Am 29. Mai 1940 teilte Hitler Seyß-Inquart, der ein aus seiner Sicht großes Geschick bei der Einschwörung der Österreicher auf die nationalsozialistische Idee gezeigt hatte, einen neuen Aufgabenbereich zu und ernannte ihn zum Reichskommissar in den besetzten Niederlanden. Hier ließ Seyß-Inquart eine ähnliche Gangart walten wie zuvor in Polen: Zwangsrekrutierung von Arbeitskräften, Ausbeuten der Wirtschaft, Verfolgung des Widerstands, Hinrichtung Gefangener durch Erschießung und die Deportation der jüdischen Bevölkerung in Konzentrationslager. Im Detail heißt das etwa, dass der nun zum regulären SS-Obergruppenführer ernannte Seyß-Inquart den Zwangsarbeitsdienst am 28. Februar 1941 einführte und am 22. September desselben Jahres das Inkrafttreten der zuvor schon im Deutschen Reich geltenden Erlasse in Bezug auf Juden auch in den Niederlanden anordnete.
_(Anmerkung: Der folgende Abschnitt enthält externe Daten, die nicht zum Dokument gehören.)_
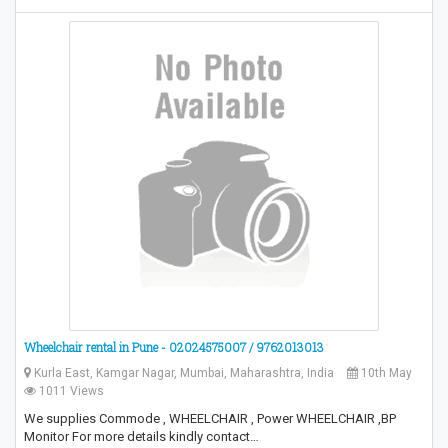
Wheelchair rental in Pune - 02024575007 / 9762013013
Kurla East, Kamgar Nagar, Mumbai, Maharashtra, India
10th May
1011 Views
We supplies Commode , WHEELCHAIR , Power WHEELCHAIR ,BP
Monitor For more details kindly contact…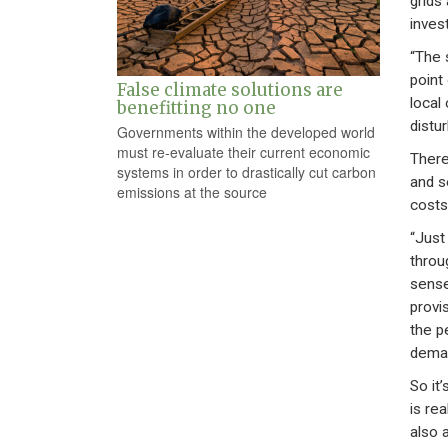
grids
inves
“The 
point
False climate solutions are
local 
benefitting no one
distur
Governments within the developed world
must re-evaluate their current economic
There
systems in order to drastically cut carbon
and s
emissions at the source
costs
“Just
throu
sense
provi
the p
deman
So it’
is re
also a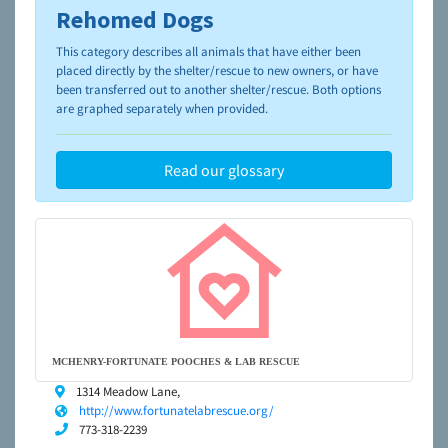
Rehomed Dogs
To learn more about shelters and rescues and adoption,
please visit the
NAIA Dog Finder’s Guide
This category describes all animals that have either been
placed directly by the shelter/rescue to new owners, or have
been transferred out to another shelter/rescue. Both options
are graphed separately when provided.
Read our glossary
MCHENRY-FORTUNATE POOCHES & LAB RESCUE
1314 Meadow Lane,
http://www.fortunatelabrescue.org/
773-318-2239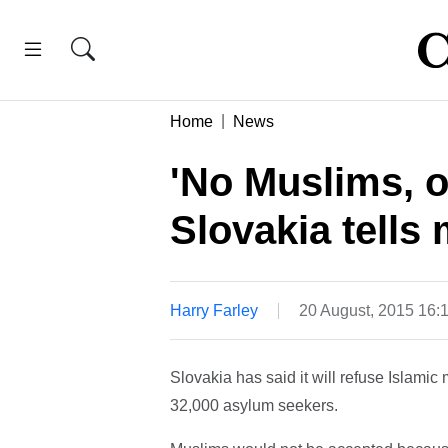
Home
News
'No Muslims, o
Slovakia tells
Harry Farley
20 August, 2015 16:
Slovakia has said it will refuse Islami
32,000 asylum seekers.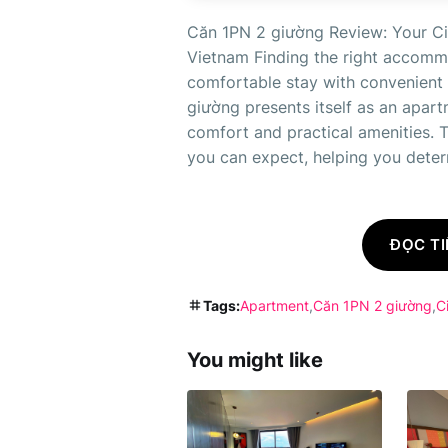
Căn 1PN 2 giường Review: Your Ci
Vietnam Finding the right accommo
comfortable stay with convenient a
giường presents itself as an apar
comfort and practical amenities. 
you can expect, helping you determi
ĐỌC TI
Tags:
Apartment
Căn 1PN 2 giường
C
You might like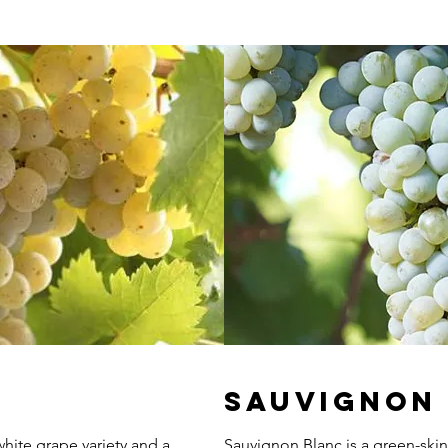
Sauvignon
hite grape variety and a
Sauvignon Blanc is a green-skin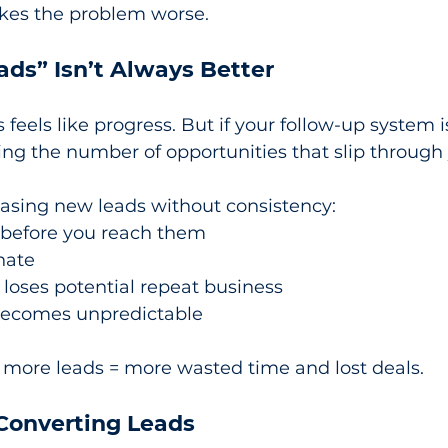
makes the problem worse.
ds” Isn’t Always Better
eels like progress. But if your follow-up system isn
sing the number of opportunities that slip through 
hasing new leads without consistency:
 before you reach them
nate
loses potential repeat business
becomes unpredictable
 more leads = more wasted time and lost deals.
 Converting Leads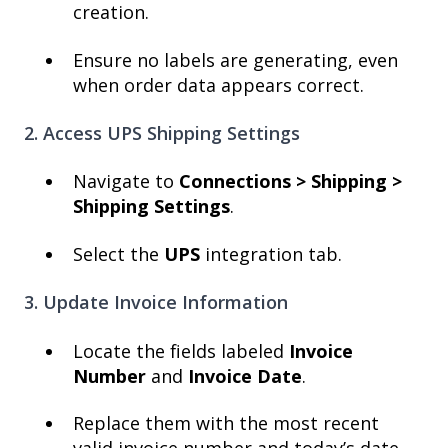
creation.
Ensure no labels are generating, even
when order data appears correct.
2. Access UPS Shipping Settings
Navigate to
Connections >
Shipping >
Shipping Settings
.
Select the
UPS
integration tab.
3. Update Invoice Information
Locate the fields labeled
Invoice
Number
and
Invoice Date
.
Replace them with the most recent
valid invoice number and today’s date.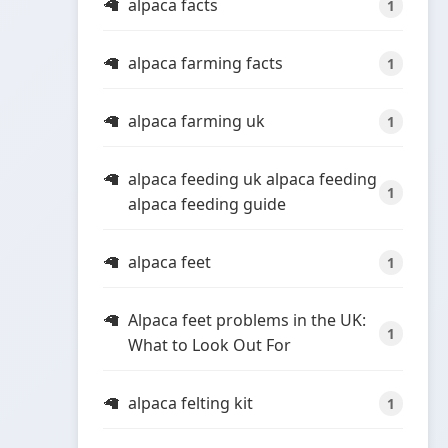
alpaca facts
1
alpaca farming facts
1
alpaca farming uk
1
alpaca feeding uk alpaca feeding
1
alpaca feeding guide
alpaca feet
1
Alpaca feet problems in the UK:
1
What to Look Out For
alpaca felting kit
1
Doch anders als die Österreicher setzten die Niederländer sich gegen ihre neuen Herren zu Wehr. Dies gipfelte am 30. April 1943 in einem Generalstreik gegen die erneute Internierung von Zwangsarbeitern, woraufhin Seyß-Inquart den Ausnahmezustand verhängte. Am 30. Juli 1944 richtete Seyß-Inquart auf Grundlage eines Befehls Hitlers ein nie dagewesenes Blutbad an, bei dem er Widerständler direkt den Händen der Gestapo überantwortete – nicht zum Verhör, sondern zur Erschießung, deren Befehle er detailliert ausarbeitete und dabei oftmals vermutlich eher willkürlich festlegte, wie viele der Widerstandsakteure erschossen werden sollten.
In seinem einen Tag vor seinem Suizid, also am 29. April 1945, verfassten „Politischen Testament“ setzte Hitler Seyß-Inquart als neuen Außenminister anstelle von Joachim von Ribbentrop (1893 – 1946) ein und befahl ihm, in den Niederlanden nur verbrannte Erde zu hinterlassen. Doch Seyß-Inquart, der zuvor schon mit der gezielten Überflutung von Teilen der Niederlande gedroht hatte, kam dem Befehl nicht nach und wollte sich nach Flensburg absetzten. Doch wurde er bald von kanadischen Truppen in Den Haag festgenommen und dann an die militärische Justiz überstellt. Es folgte die Anklage bei den Nürnberger Prozessen gegen die Hauptkriegsverbrecher. Nach außen gab sich Seyß-Inquart zunächst als geläuterter Katholik, doch die Schriften, die er während der Haft verfasste, zeigen, dass er dem Nationalsozialismus einschließlich der antisemitischen Vernichtungspolitik weiter treu ergeben war. So ist es nicht verwunderlich, dass er sich bei seinen Schlussworten im Prozess noch einmal zu Hitler und dem Deutschen Reich bekannte. Er wurde in den Anklagepunkten (2) Verbrechen gegen den Frieden, (3) Kriegsverbrechen und (4) Verbrechen gegen die Menschlichkeit für schuldig befunden und zum Tode durch den Strang verurteilt. Das Urteil wurde am 16. Oktober 1946 vollstreckt und der glühende Nationalsozialist hingerichtet.
Literatur
Johannes Koll: „Arthur Seyß-Inquart und die deutsche Besatzungspolitik in den Niederlanden“ (1940–1945). Böhlau, Wien [u. a.] 2015.
Wolfgang Rosar: „Deutsche Gemeinschaft. Seyss-Inquart und der Anschluß“. Europa-Verlag, Wien 1971.